Catherine regarded the tense, quivering little figure with chill dislike.
“You married my brother,” she replied imperturbably.
“And you have separated us! But for you, we should be happy together—he and baby and I! But you have spoilt it all. I suppose”—a hint of the Latin Quarter element in her asserting itself—“I suppose you think no one good enough to marry into your precious family!”
Catherine paused on her way to the cupboard, a pile of fine linen pillowslips in her hands.
“Yes,” she said quietly. “It is I who have separated you—spoilt your happiness, if you like. And I am glad of it. I can’t expect anyone like you to understand”—there was the familiar flavour of disparagement in her tones—“but I am thankful that my brother has seen the wickedness of his marriage with you, that he has repented of it, and that he is making the only atonement possible!”
She turned and composedly laid the pile of pillowslips in their appointed place on the shelf. A faint fragrance of dried lavender drifted out from the dark depths of the cupboard. Diane always afterwards associated the smell of lavender with her memories of Catherine Vallincourt, and the sweet, clean scent of it was spoiled for her henceforward.
“I hate you!” she exclaimed in a low voice of helpless rage. “I hate you—and I wish to God Hugh had never had a sister!”
“Well”—composedly—“he will not have one much longer.”
Diane stared.
“What do you mean?”
“I mean that as far as our life together is concerned, it is very nearly over.”
“Do you mean”—Diane bent towards her breathlessly—“do you mean that you are going away—going away from Coverdale?”

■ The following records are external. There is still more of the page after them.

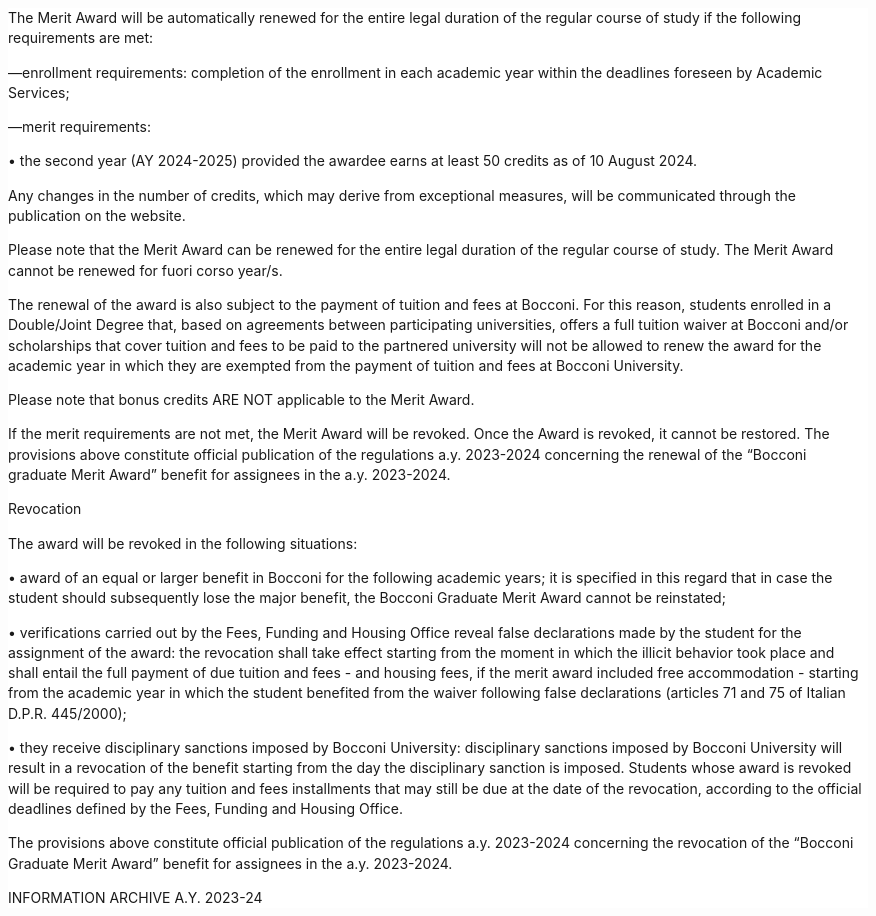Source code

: The Merit Award will be automatically renewed for the entire legal duration of the regular course of study if the following requirements are met: 

—enrollment requirements: completion of the enrollment in each academic year within the deadlines foreseen by Academic Services;

—merit requirements:

• the second year (AY 2024-2025) provided the awardee earns at least 50 credits as of 10 August 2024.

Any changes in the number of credits, which may derive from exceptional measures, will be communicated through the publication on the website.

Please note that the Merit Award can be renewed for the entire legal duration of the regular course of study. The Merit Award cannot be renewed for fuori corso year/s.

The renewal of the award is also subject to the payment of tuition and fees at Bocconi. For this reason, students enrolled in a Double/Joint Degree that, based on agreements between participating universities, offers a full tuition waiver at Bocconi and/or scholarships that cover tuition and fees to be paid to the partnered university will not be allowed to renew the award for the academic year in which they are exempted from the payment of tuition and fees at Bocconi University.

Please note that bonus credits ARE NOT applicable to the Merit Award.

If the merit requirements are not met, the Merit Award will be revoked. Once the Award is revoked, it cannot be restored. The provisions above constitute official publication of the regulations a.y. 2023-2024 concerning the renewal of the “Bocconi graduate Merit Award” benefit for assignees in the a.y. 2023-2024.

 

Revocation

The award will be revoked in the following situations:

• award of an equal or larger benefit in Bocconi for the following academic years; it is specified in this regard that in case the student should subsequently lose the major benefit, the Bocconi Graduate Merit Award cannot be reinstated;

• verifications carried out by the Fees, Funding and Housing Office reveal false declarations made by the student for the assignment of the award: the revocation shall take effect starting from the moment in which the illicit behavior took place and shall entail the full payment of due tuition and fees - and housing fees, if the merit award included free accommodation - starting from the academic year in which the student benefited from the waiver following false declarations (articles 71 and 75 of Italian D.P.R. 445/2000);

• they receive disciplinary sanctions imposed by Bocconi University: disciplinary sanctions imposed by Bocconi University will result in a revocation of the benefit starting from the day the disciplinary sanction is imposed. Students whose award is revoked will be required to pay any tuition and fees installments that may still be due at the date of the revocation, according to the official deadlines defined by the Fees, Funding and Housing Office.

The provisions above constitute official publication of the regulations a.y. 2023-2024 concerning the revocation of the “Bocconi Graduate Merit Award” benefit for assignees in the a.y. 2023-2024.

 

 

INFORMATION ARCHIVE A.Y. 2023-24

“Yes. I am entering a sisterhood—that of the Sisters of Penitence, a community Hugh is endowing with money that is urgently needed.”
“Endowing?”
“As part of the penance he has set himself to perform.” Catherine’s steely glance met and held the younger woman’s. “Thanks to you, the remainder of his life will be passed in expiation.”
Diane shook her head carelessly. Such side-issues were of relatively small importance compared with the one outstanding, amazing fact: Catherine was going away! Going away from Coverdale—for ever!
“Yes”—Catherine read her thoughts shrewdly—“yes, you will be rid of me. I shall not be here much longer.”
Diane struck her hands together. For once, not even the fear of Catherine’s gibing tongue could hold her silent.
“I’m glad—glad—glad you’re going away!” she exclaimed passionately. “When you are gone I will win back my husband.”
“Do you think so?” was all she said.
But to Diane’s keyed-up consciousness it was as though the four short words contained a threat—the germ of future disaster.
In due time Catherine quitted Coverdale for the austere seclusion of the sisterhood, and a very few weeks sufficed to convince Diane that her forebodings had been only too well founded.